Last month, over 700 members of the design community descended on Soho to celebrate the opening of Salvatori’s first U.S. showroom. In recent years, the Italian stone company has grown in scale and notoriety due to a growing line of bathroom and home decor products produced through partnerships with established figures in the A&D community like Piero Lissoni, Kengo Kuma, and John Pawson, among others. For its debut New York space, Salvatori CEO Gabriele Salvatori landed on one of these trusted experts, global design studio Yabu Pushelberg, to establish the brand’s Italian identity within the context of this posh New York neighborhood.
AN Interior sat down with George Yabu and Glenn Pushelberg, founding partners of Yabu Pushelberg, to discuss the new space and the role of product design within their booming, eponymous firm.
Sophie Aliece Hollis: You two are calling in today from New York. Are you based here or in Toronto?
Yabu Pushelberg: That’s the million-dollar question. We started our firm about 100 years ago in Toronto. That was 1980. Then, 20 years ago, we got bored, so we decided to open a studio in New York City. It took us years to make money here, but it changed our lives. Nowadays we live in both New York and Toronto; we commute. We have beautiful staff in both places.
SAH: Is one office bigger than the other?
YP: No, they’re each about 60 people. It’s important to us to have people around us that we love and care for, so we built a lovely community of people in both cities that are kind of similar to one another.
SAH: How did you and your partner come together to start this practice?
YP: We met at design school in Toronto. Then, a couple of years later, we ran into each other on the street, and we were both working humbly out of our homes. We were tired of looking at our refrigerators all day long, so we decided to go in on a studio space together. After that, we started working on each other’s projects and it got too complicated to divide it all up, so we formed a little company. It was never really about building a business; we were always focused on design and finding the right people to let us do what we love.
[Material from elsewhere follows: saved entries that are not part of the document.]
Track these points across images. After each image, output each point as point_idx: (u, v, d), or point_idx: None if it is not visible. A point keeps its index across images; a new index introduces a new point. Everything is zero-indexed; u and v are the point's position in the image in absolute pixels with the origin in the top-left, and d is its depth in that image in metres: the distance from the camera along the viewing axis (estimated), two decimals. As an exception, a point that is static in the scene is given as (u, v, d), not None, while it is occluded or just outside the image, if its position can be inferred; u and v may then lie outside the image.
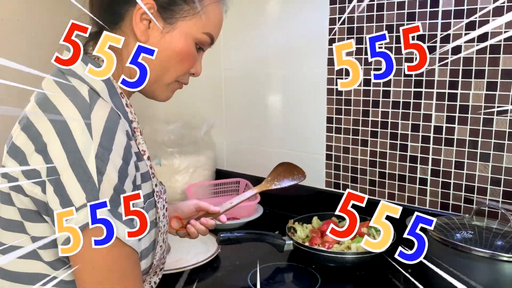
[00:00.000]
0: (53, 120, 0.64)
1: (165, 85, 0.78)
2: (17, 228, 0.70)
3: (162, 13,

The firm evolved over time. In the 1980s, we were mostly retail store designers. We did some nice work in Canada. Then we ended up with the cosmetic floor of Bergdorf’s, some work at Barneys, and the downtown Tiffany store. Those projects were our entrance into America. In 2000, we won a competition to design the new W Hotel in Times Square. The owner, who’s from Toronto, continued to give us new projects and that’s when we evolved into hotel experts. In a capsule, that’s how we became us.
SAH: When did you begin to introduce product design into your business?
YP: At one point about ten years ago we asked ourselves how our work could be better. We decided to hire an industrial designer to design furniture for our big hotel projects in order to set us apart from other interior design firms. We started with Canadians because there’s such wonderful design education in Canada. Unfortunately, many manufacturers left the country, so we began to show our portfolio to some big Italian companies and, lo and behold, we started designing products for the Molteni’s, B&B Italia, and Fantini. This operation has been snowballing, and we now have ten industrial designers in-house as well as a textile designer.
SAH: Is that how you met Gabriele Salvatori?
YP: Gabriele actually came knocking on our door over 15 years ago to sell us stone for an interior design project. Then, about five years ago, we reconnected with him in New York, and he asked us to design a bathroom system, which we did. We’ve continued to design products for him; we’ve got some stone faucets and a few other things in the pipeline for this year.
What we love about working with Salvatori is that, in Italy, there are two kinds of producers. Massive family-owned corporations are impressive and credible, but the country also has a number of smaller, second-generation, family-run companies that are heartfelt and sincere about moving design forward. They work from passion, so we’ve enjoyed working with Salvatori at this scale because with them we can continue to experiment with our work.
SAH: How does that experimentation manifest itself in the design of Salvatori’s new Soho showroom?
YP: I think the reason Gabriele hired us for this job was because of our history in New York. We’ve been here for over 20 years, and we have a feel for the city and the neighborhood. I can remember when Soho was rough, when nothing was there. So, our idea for the design was to get back to that feeling of being unfinished, away from all the new and polished aesthetics you find in Soho today. We wanted the very clean, precise Italian bathroom and wall systems to be in conversation with the rawness of what the neighborhood used to be. “Unfinished finished” is what I’d call it. The columns are chipped, the wood floor is patchy. About two weeks ago, Gabriele wanted to darken the floor to contrast the lighter Salvatori stone, but we decided to leave it as is—the mismatched meeting of the herringbone and straight boards helps to preserve the history of the place.
SAH: How does one experience this unfinished, finished aesthetic?
YP: We designed a series of rooms at differing scales within the space. The circulation is very asymmetrical: In order to get to the next, you have to wander and weave, almost rhythmically. You go from a small space to a medium-sized one while you’re moving from light marble to dark and then dark to medium. It’s like putting cheese out for the mice.